Saved data entries:
━━━━━━━━

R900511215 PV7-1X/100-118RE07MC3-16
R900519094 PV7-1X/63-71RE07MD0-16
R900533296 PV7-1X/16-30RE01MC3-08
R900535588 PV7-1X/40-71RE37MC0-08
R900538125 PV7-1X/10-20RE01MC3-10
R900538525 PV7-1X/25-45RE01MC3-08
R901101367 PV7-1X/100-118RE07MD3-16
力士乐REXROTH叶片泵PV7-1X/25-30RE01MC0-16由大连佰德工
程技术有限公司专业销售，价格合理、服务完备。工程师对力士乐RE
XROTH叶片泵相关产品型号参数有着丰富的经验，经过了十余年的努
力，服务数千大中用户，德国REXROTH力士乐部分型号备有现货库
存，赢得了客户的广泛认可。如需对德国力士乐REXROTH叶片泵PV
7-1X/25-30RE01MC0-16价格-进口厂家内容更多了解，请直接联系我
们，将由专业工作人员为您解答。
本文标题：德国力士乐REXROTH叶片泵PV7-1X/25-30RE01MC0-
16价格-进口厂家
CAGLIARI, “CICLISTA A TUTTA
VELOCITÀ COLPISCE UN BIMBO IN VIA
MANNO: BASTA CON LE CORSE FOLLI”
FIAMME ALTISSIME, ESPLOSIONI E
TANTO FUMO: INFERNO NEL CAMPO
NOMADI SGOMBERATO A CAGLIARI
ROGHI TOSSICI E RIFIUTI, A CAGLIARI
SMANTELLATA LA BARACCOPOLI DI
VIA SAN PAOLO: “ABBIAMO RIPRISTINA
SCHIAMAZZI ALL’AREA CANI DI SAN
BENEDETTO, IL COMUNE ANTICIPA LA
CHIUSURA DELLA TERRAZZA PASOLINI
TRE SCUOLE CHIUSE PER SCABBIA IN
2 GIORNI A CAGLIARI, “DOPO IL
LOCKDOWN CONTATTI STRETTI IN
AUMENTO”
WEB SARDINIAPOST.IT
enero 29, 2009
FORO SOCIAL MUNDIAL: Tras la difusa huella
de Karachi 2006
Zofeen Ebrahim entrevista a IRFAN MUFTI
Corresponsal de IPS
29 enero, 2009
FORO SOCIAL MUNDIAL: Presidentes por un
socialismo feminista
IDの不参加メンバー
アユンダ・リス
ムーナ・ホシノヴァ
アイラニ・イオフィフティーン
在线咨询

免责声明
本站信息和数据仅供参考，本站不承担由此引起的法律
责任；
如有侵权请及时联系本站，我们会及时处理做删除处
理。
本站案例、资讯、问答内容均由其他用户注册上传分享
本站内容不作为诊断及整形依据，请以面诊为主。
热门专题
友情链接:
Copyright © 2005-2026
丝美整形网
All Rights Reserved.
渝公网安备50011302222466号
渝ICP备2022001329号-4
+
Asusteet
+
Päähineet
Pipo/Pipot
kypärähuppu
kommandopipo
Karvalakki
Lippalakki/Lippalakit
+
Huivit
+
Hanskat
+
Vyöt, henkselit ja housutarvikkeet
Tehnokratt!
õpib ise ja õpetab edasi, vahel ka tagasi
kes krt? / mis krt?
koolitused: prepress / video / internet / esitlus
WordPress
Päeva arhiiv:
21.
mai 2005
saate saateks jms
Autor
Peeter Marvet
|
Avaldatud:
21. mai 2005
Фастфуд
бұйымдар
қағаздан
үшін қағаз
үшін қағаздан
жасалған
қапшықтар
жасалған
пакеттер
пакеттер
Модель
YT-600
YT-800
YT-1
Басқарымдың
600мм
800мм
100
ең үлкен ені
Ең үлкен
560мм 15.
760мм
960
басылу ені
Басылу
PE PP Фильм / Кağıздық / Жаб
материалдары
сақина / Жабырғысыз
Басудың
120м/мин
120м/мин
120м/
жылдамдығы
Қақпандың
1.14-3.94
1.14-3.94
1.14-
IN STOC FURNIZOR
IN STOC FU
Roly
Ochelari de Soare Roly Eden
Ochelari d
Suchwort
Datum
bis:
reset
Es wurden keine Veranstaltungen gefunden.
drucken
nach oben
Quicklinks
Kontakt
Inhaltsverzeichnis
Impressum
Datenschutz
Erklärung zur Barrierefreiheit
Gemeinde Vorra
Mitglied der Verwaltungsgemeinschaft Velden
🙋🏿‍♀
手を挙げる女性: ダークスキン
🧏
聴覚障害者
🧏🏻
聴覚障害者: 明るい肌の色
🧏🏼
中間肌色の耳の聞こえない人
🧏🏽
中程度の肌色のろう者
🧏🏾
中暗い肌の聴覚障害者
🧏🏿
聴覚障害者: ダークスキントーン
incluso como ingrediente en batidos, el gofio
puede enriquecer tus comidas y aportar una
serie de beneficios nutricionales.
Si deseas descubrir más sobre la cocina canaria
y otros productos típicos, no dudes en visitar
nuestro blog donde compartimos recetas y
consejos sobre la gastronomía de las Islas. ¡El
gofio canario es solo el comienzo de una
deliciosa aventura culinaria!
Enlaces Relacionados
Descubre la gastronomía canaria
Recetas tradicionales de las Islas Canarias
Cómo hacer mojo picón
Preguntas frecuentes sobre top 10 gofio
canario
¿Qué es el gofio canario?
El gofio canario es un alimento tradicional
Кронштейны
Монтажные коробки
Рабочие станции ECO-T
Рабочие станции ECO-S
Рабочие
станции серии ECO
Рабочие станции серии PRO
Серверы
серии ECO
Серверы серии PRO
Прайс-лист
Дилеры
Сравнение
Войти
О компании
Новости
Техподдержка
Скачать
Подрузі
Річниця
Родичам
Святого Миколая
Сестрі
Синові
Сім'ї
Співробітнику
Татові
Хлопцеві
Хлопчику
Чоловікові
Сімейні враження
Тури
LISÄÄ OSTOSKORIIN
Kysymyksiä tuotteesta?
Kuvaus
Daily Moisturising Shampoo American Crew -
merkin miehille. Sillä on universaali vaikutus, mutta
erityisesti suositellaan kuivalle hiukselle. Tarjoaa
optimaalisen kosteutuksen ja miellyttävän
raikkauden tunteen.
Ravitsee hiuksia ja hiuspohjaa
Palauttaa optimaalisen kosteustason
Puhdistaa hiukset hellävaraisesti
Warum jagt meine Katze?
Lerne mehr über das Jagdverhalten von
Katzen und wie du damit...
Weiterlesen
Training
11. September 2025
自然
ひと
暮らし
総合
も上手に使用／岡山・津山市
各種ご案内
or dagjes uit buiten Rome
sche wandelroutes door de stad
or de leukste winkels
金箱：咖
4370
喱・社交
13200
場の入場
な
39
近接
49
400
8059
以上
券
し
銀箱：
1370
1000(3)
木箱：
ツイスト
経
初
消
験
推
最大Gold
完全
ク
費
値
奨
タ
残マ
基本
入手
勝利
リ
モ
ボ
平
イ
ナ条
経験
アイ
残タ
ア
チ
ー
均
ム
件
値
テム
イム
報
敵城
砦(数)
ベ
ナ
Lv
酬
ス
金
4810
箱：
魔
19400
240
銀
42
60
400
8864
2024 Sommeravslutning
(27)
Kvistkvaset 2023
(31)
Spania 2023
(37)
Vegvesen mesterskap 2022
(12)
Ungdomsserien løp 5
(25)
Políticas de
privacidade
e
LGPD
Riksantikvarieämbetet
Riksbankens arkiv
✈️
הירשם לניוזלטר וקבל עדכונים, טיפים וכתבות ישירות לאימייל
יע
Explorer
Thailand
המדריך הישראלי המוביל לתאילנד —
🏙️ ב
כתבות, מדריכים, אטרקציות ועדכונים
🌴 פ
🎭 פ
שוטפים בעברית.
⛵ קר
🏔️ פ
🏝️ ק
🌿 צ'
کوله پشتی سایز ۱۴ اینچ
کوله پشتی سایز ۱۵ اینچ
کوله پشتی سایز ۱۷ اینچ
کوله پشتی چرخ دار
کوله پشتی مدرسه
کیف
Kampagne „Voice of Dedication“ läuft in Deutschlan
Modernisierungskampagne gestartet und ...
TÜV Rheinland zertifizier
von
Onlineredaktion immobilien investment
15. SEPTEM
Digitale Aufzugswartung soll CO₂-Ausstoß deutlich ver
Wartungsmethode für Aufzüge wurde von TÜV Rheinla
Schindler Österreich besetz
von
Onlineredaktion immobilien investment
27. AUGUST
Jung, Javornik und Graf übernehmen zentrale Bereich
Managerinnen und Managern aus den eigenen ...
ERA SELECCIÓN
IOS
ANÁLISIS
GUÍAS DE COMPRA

━━━━━━━━

How to complete this task ▸
Each line of the entries above that contains "پشتی" is to be copied.

Response to this task ▸
کوله پشتی سایز ۱۴ اینچ
کوله پشتی سایز ۱۵ اینچ
کوله پشتی سایز ۱۷ اینچ
کوله پشتی چرخ دار
کوله پشتی مدرسه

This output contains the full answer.